■ **Ausgangstext**
Wie viel wollen Sie verdienen?
CW: Wie wichtig ist ein attraktives Gehalt im ersten Job?
BUSOLD: Beim ersten Job kommt es mehr darauf an, was man lernen kann, als gleich auf den maximalen Verdienst. Doch ein marktgerechtes Gehalt ist wichtig. Wer nach Studienabschluss länger als drei Monate in einem unbezahlten Praktikum hängen bleibt, der sollte sich zügig nach Alternativen umsehen.
CW: Was verstehen Sie unter "marktgerechtem Gehalt"?
BUSOLD: Wird einem Hochschulabsolventen ein solides Einstiegsgehalt von rund 36.000 Euro geboten, heißt das meist auch viel Lernpotenzial. Wenn Firmen dagegen gleich mit 42.000 Euro locken, ist es vermutlich eine Aufgabe, die weniger Entwicklungsmöglichkeiten bietet.

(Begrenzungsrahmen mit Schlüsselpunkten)

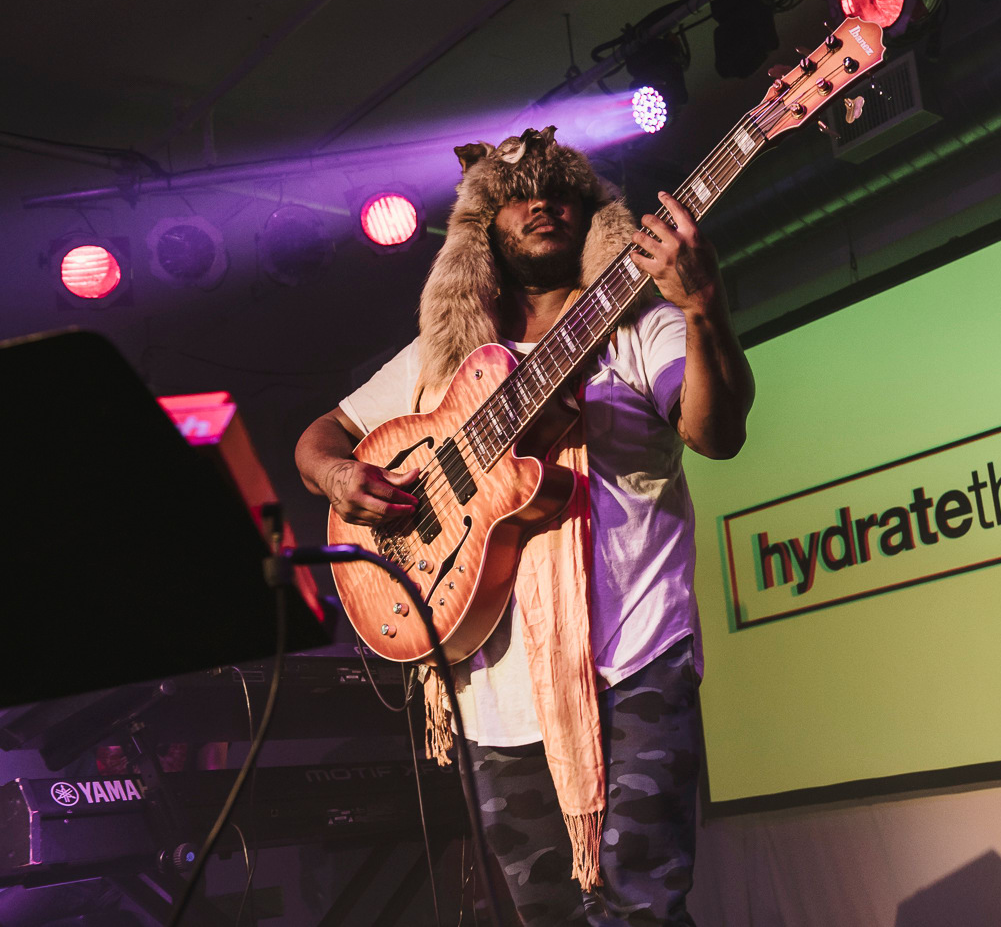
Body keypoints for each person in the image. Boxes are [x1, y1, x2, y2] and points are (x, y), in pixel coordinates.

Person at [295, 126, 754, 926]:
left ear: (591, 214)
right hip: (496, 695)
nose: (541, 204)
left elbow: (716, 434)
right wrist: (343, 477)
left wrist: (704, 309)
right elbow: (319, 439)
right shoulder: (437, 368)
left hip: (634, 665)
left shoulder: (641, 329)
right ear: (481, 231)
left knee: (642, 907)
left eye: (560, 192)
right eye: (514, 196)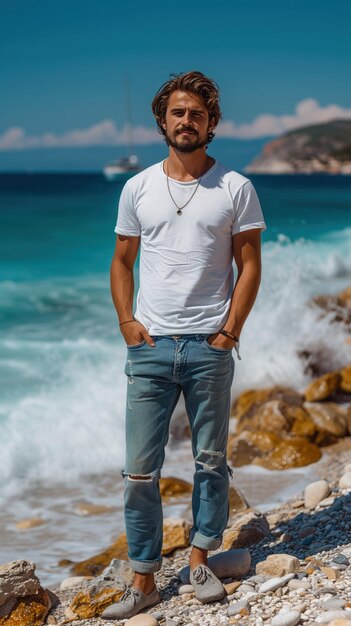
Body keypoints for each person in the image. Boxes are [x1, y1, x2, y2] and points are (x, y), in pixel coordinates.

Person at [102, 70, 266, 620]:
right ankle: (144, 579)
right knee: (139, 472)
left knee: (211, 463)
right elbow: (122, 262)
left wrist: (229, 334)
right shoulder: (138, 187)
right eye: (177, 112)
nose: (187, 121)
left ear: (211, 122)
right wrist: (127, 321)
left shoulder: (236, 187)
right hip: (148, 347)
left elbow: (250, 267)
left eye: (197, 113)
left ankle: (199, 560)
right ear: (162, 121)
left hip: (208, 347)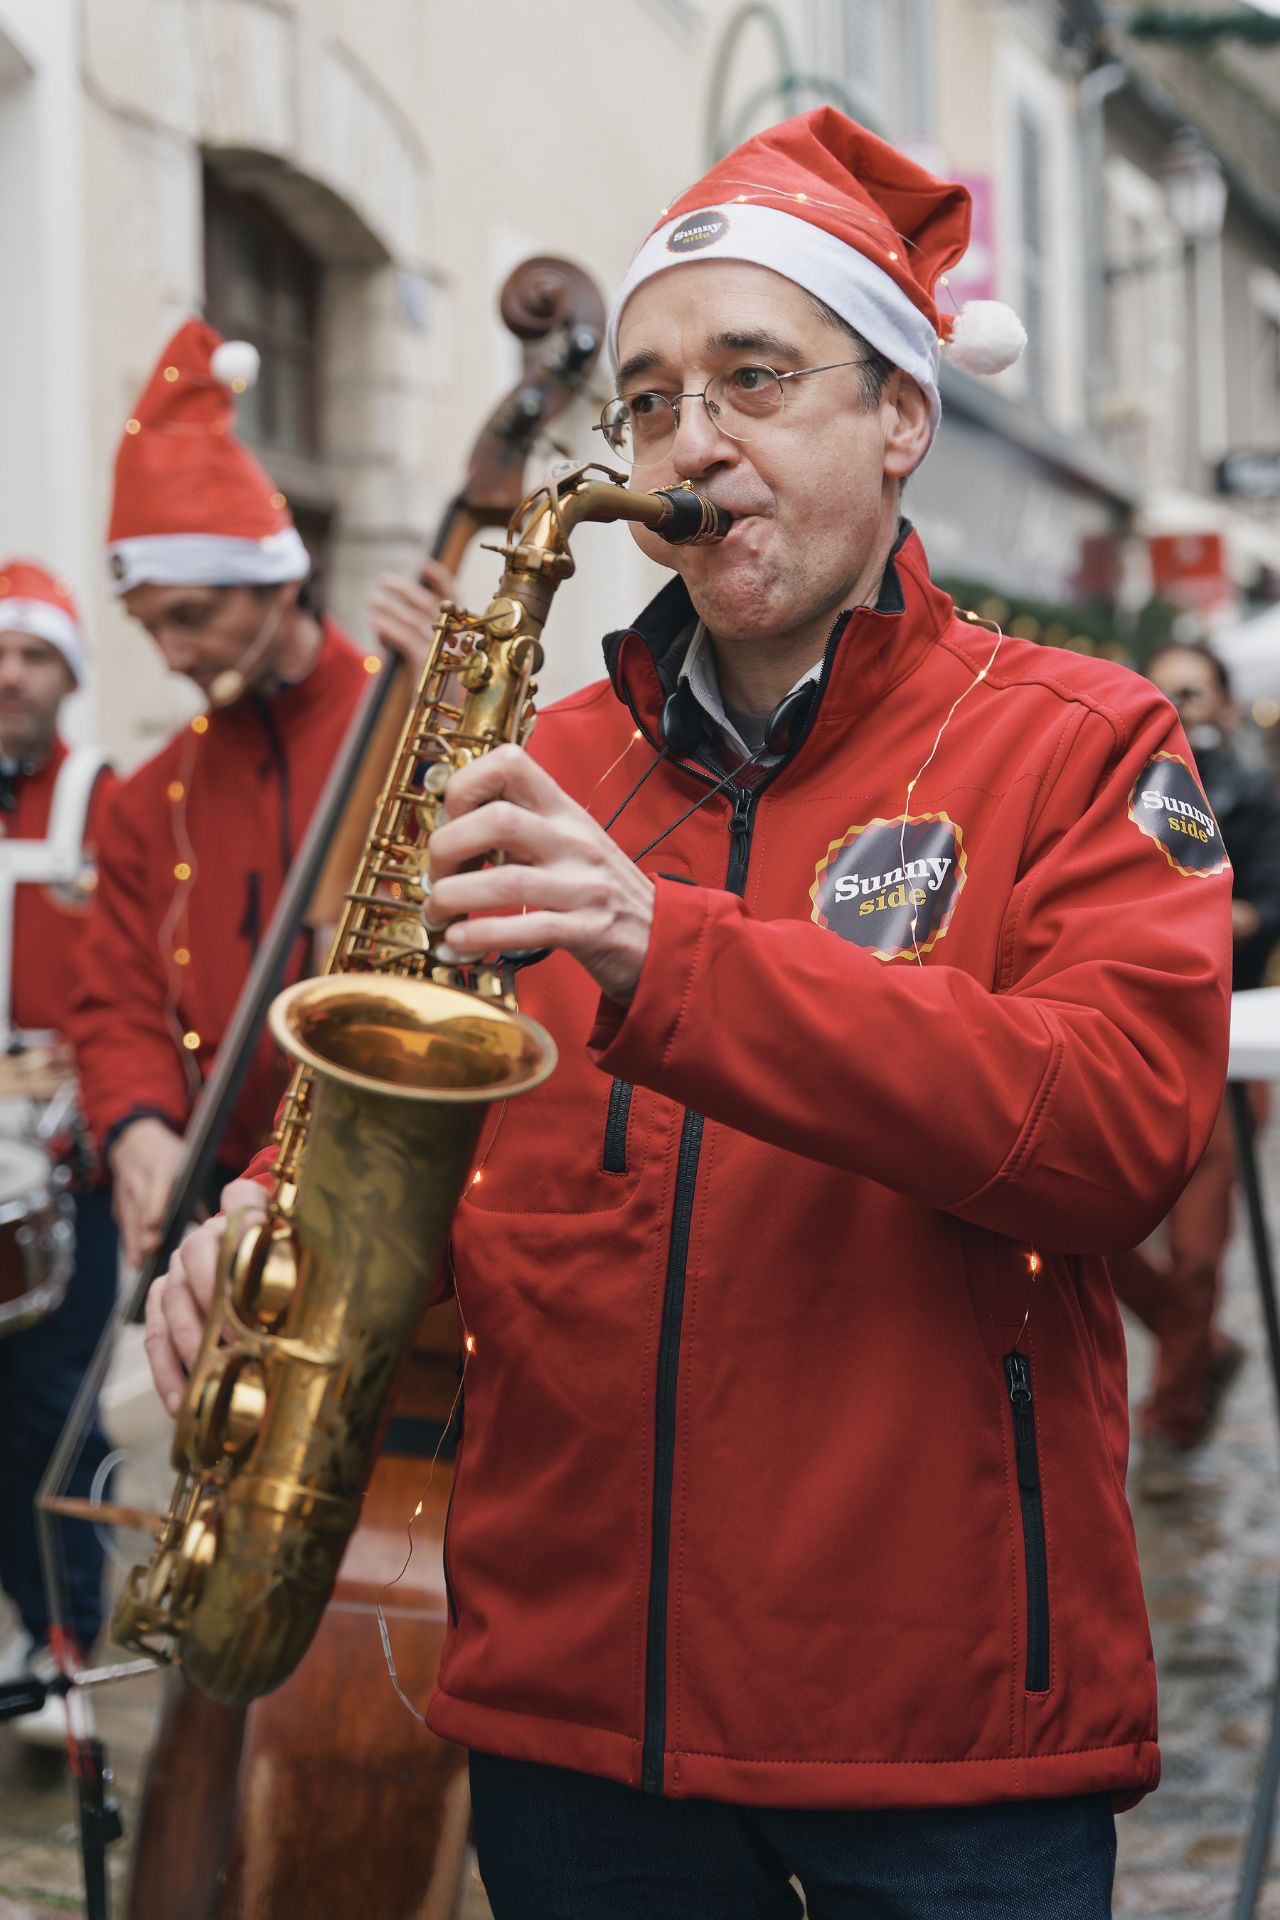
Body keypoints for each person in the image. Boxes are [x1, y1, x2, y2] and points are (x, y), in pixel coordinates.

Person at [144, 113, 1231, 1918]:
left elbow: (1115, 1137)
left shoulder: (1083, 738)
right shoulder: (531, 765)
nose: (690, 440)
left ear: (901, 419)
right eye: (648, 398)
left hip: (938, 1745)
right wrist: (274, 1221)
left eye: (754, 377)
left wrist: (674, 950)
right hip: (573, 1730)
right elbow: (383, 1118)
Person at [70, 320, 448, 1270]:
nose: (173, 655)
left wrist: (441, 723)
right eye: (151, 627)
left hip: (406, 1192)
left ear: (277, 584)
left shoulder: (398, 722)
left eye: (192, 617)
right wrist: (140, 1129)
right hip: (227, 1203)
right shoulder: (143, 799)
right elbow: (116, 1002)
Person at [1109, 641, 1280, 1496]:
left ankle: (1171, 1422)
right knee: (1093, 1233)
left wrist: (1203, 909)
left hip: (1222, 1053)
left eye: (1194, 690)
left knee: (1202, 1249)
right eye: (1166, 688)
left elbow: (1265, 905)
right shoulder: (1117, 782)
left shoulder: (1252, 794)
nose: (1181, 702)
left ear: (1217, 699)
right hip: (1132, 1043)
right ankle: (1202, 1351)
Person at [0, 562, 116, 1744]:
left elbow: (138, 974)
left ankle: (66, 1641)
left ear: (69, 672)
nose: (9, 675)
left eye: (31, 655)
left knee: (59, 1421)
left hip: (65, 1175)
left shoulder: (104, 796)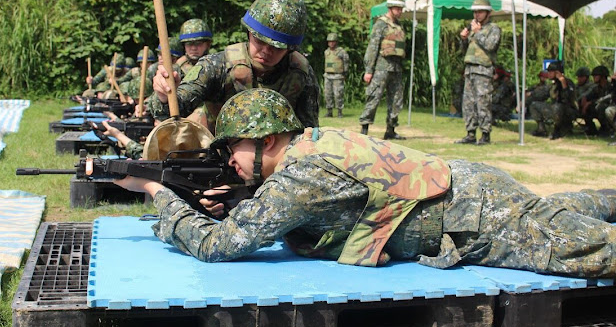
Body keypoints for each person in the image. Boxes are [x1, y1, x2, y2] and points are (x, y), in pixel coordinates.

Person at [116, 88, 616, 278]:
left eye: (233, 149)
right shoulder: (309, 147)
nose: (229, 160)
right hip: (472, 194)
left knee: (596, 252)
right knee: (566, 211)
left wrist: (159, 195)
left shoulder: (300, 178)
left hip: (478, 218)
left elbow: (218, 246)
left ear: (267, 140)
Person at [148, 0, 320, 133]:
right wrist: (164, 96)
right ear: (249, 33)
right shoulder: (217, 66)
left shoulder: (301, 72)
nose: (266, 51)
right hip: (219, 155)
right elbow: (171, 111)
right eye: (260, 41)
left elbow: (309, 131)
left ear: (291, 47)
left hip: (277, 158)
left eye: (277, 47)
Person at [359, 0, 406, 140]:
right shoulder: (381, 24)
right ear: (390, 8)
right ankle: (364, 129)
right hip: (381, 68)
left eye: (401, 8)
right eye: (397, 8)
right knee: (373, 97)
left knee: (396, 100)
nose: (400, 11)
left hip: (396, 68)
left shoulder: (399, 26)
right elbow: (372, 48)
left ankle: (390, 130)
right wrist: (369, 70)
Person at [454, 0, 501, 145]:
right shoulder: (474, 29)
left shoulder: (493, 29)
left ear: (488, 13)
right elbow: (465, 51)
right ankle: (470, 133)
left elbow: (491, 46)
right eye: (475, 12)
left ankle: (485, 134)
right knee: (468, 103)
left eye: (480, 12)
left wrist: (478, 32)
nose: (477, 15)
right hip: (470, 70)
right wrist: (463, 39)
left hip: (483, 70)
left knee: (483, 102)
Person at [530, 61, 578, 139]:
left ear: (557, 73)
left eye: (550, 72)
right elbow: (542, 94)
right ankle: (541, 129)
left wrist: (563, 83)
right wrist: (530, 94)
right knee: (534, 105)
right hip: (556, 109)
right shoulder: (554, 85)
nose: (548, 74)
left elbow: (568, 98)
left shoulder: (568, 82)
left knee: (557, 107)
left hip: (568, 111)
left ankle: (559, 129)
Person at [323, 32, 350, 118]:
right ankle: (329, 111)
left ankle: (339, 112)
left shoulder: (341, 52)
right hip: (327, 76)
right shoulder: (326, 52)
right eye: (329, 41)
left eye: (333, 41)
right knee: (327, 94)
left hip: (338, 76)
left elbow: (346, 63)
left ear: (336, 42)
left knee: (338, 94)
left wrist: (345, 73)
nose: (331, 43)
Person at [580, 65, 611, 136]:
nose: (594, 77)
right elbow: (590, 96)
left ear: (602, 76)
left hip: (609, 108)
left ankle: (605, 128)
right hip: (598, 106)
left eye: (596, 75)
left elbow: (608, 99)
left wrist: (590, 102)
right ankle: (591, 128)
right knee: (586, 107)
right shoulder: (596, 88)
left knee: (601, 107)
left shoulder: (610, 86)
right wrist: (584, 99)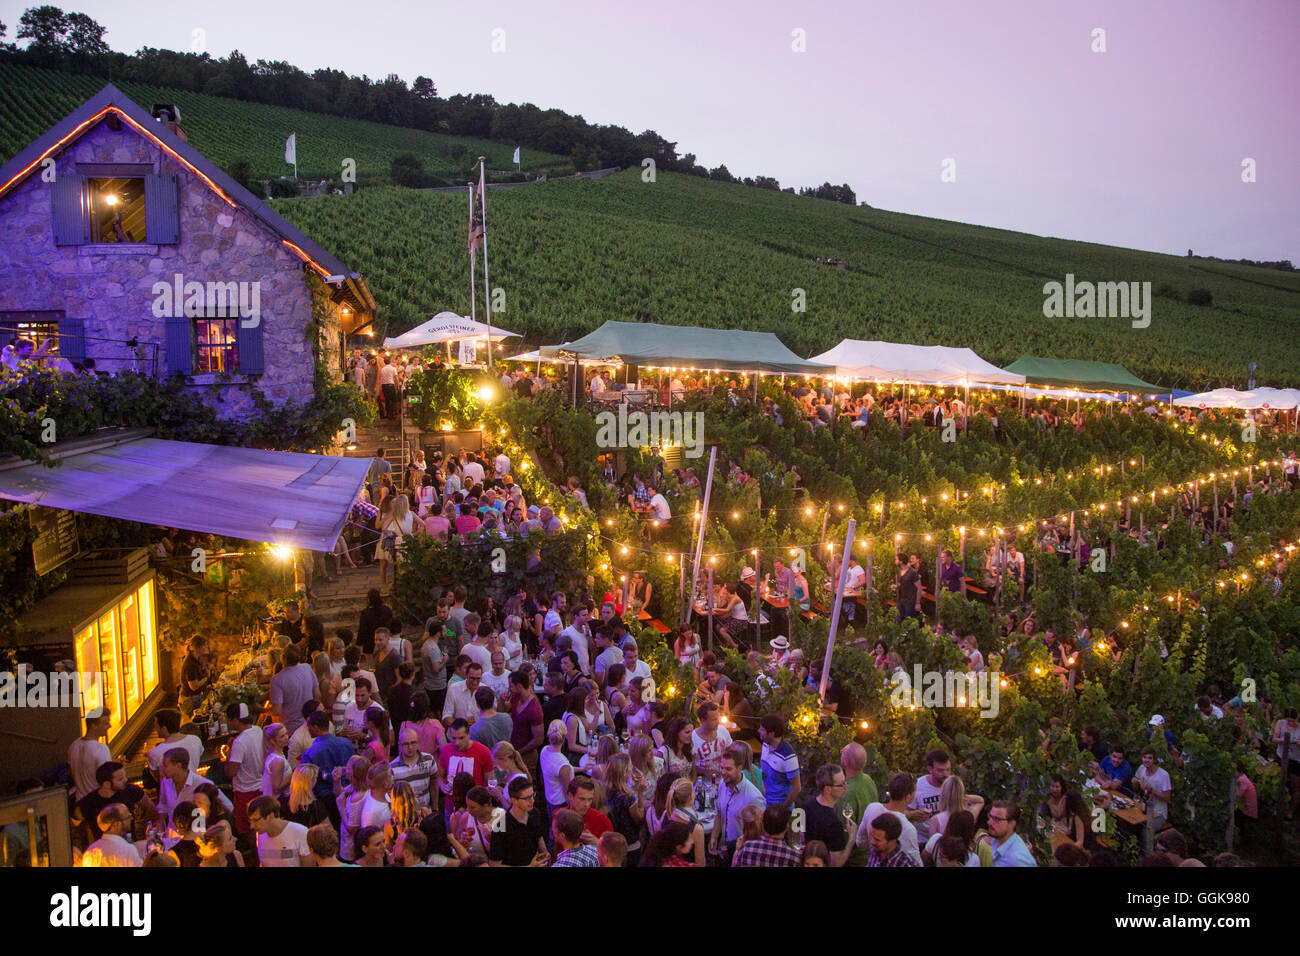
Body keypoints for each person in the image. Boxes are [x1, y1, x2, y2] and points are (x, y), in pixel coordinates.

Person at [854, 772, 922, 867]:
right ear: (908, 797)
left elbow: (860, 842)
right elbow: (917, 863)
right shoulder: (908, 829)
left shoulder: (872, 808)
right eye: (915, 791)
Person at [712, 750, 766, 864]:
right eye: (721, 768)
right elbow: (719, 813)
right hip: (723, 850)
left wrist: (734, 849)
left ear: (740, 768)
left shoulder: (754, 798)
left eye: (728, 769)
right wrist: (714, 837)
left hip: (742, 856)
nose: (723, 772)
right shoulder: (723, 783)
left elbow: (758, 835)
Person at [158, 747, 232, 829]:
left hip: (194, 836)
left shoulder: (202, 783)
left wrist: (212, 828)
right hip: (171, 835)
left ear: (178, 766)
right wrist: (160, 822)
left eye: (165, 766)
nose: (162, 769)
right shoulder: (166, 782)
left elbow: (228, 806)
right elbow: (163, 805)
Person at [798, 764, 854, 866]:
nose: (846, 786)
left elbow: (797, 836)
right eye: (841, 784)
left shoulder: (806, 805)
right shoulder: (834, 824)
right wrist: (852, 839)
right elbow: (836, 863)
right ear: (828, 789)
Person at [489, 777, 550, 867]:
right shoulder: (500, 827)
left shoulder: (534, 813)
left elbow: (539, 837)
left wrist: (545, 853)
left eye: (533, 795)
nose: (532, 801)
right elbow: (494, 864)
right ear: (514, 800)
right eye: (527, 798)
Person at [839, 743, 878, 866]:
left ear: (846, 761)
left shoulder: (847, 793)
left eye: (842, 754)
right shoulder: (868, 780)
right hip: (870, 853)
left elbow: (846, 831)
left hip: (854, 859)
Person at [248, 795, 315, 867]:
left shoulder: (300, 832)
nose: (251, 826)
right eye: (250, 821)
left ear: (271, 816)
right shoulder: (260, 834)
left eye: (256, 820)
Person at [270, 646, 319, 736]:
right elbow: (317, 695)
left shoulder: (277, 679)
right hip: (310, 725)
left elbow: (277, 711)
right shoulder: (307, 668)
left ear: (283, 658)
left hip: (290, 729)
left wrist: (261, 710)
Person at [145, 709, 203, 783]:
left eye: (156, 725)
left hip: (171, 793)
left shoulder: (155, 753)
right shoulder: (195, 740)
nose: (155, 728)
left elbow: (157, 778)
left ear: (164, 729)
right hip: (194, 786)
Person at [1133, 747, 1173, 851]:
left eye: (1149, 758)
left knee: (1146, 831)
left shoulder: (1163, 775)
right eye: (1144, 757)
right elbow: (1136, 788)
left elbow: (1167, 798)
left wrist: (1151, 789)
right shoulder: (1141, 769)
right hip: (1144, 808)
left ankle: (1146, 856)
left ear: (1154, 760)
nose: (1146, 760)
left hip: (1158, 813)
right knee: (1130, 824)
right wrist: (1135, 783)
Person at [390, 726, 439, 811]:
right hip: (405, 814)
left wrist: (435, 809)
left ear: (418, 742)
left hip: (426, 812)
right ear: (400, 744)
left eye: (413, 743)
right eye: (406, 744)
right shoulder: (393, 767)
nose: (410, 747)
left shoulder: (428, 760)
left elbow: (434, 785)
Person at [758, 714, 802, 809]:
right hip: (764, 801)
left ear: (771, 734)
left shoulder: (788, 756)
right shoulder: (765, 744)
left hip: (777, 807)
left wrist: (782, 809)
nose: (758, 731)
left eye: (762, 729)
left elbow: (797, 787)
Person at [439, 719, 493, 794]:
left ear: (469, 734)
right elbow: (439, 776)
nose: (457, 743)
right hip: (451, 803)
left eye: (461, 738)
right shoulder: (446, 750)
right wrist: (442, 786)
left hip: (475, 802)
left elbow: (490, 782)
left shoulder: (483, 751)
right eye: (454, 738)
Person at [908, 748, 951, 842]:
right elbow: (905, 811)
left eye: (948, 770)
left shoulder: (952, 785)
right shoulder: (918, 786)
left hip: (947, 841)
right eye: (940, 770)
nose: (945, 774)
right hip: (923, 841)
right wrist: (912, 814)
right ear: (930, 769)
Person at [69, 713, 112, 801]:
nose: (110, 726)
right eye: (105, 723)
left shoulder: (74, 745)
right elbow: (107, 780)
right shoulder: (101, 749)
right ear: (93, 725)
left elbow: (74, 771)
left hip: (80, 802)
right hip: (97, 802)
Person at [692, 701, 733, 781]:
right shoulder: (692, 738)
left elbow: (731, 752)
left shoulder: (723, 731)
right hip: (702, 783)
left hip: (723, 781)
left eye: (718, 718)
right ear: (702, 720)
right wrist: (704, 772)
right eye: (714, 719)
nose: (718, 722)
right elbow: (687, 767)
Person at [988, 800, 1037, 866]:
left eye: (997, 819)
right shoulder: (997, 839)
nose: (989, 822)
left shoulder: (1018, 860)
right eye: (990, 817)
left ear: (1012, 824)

■ **Übungsaufgaben**
1. Nach wie langer Zeit in einem unbezahlten Praktikum nach dem Studienabschluss sollte man sich laut dem Interview zum Einstiegsgehalt nach Alternativen umsehen?
2. Gib aus dem Interview zum Einstiegsgehalt den Abschnitt von „CW: Wie wichtig“ bis „nach Alternativen umsehen.“ wortgetreu wieder.
3. Führe das Interview zum Einstiegsgehalt nach seinem letzten Satz weiter.
Für die Bearbeitung braucht man die Datensätze nicht.

■ **Lösungen**
1. Wenn man länger als drei Monate darin hängen bleibt.

2.
CW: Wie wichtig ist ein attraktives Gehalt im ersten Job?
BUSOLD: Beim ersten Job kommt es mehr darauf an, was man lernen kann, als gleich auf den maximalen Verdienst. Doch ein marktgerechtes Gehalt ist wichtig. Wer nach Studienabschluss länger als drei Monate in einem unbezahlten Praktikum hängen bleibt, der sollte sich zügig nach Alternativen umsehen.

3.
CW: Weshalb stresst die Frage nach dem Gehalt die meisten Bewerber?
BUSOLD: Bewerber sollten eine Vorstellung davon haben, welches Gehalt sie erzielen möchten. Leider sind viele junge Leute hier sehr schüchtern. Selbst im Elternhaus wird nicht darüber gesprochen. Fragen Sie einfach Freunde danach, bilden Sie sich eine eigene Meinung.